SOURCE:
Step 2: Learn How to Calculate a Sample Car Loan

Here’s an example of how the math on your auto loan is done:

If you take out a $15,000 auto loan from your credit union with a 7.5% APR to be repaid over four years, you will owe $362.69 every month. Over a year, those payments would total $4,352,28. Over the life of the loan, you’ll end up paying $17,409.12. That’s $2,409.12 in interest over the life of the loan.

While the terms of the loan will vary according to your lender, your down payment, and your credit history (among other factors), it’s important to go into any loan knowing that you will pay significantly more than the price of the car. You also need to plan the interest costs into your budget, or the car might not wind up in your hands for very long.

Step 3: Compare Bank and Credit Union Interest Rates

Obtain car loan quotes from a variety of sources. You can look online, at local banks and at credit unions. Online finance websites allow you to compare auto loan interest rates across several banks in your city at once.

Once you’ve settled on a bank or credit union to finance your car purchase, figure out the loan’s terms in complete detail and the interest rate and the life of the loan. It’s a good idea to check the packages at a few different banks. Even though one puts together what appears to be a very competitive package, you don’t have to sign on the dotted line just yet, and a professional banker shouldn’t push, knowing that a responsible customer will want to shop around.

EXTRACTED MATERIAL:
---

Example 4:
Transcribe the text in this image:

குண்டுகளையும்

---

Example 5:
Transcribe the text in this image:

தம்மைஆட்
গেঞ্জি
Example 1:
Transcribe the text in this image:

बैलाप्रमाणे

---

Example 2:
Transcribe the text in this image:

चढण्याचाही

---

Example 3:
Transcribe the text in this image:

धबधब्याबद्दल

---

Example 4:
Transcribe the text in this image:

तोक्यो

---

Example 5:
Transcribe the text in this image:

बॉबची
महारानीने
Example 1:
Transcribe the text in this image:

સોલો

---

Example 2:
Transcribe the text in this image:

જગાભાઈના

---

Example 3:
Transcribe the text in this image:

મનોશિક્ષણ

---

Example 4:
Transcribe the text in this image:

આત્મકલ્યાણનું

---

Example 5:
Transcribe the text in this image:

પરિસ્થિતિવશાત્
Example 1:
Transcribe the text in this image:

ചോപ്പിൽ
--
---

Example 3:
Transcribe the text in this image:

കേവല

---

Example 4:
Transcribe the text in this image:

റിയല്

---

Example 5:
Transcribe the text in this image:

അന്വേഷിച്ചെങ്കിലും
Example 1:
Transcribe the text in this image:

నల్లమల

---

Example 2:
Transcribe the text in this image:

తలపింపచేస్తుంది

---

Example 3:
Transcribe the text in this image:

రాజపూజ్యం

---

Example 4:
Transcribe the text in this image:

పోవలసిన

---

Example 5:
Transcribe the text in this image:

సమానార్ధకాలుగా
--
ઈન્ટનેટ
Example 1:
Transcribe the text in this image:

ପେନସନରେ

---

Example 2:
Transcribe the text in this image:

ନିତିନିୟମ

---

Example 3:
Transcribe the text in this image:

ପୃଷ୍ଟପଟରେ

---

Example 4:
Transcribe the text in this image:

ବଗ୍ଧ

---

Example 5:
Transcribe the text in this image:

SHORT PROBLEM 1: From the car loan text, copy out everything from "While the terms" down to "for very long.".
SHORT PROBLEM 2: In the car loan text, what monthly payment would a $15,000 auto loan at 7.5% APR, repaid over four years, require?

EXERCISE SOLUTION 1:
While the terms of the loan will vary according to your lender, your down payment, and your credit history (among other factors), it’s important to go into any loan knowing that you will pay significantly more than the price of the car. You also need to plan the interest costs into your budget, or the car might not wind up in your hands for very long.

EXERCISE SOLUTION 2: $362.69 every month.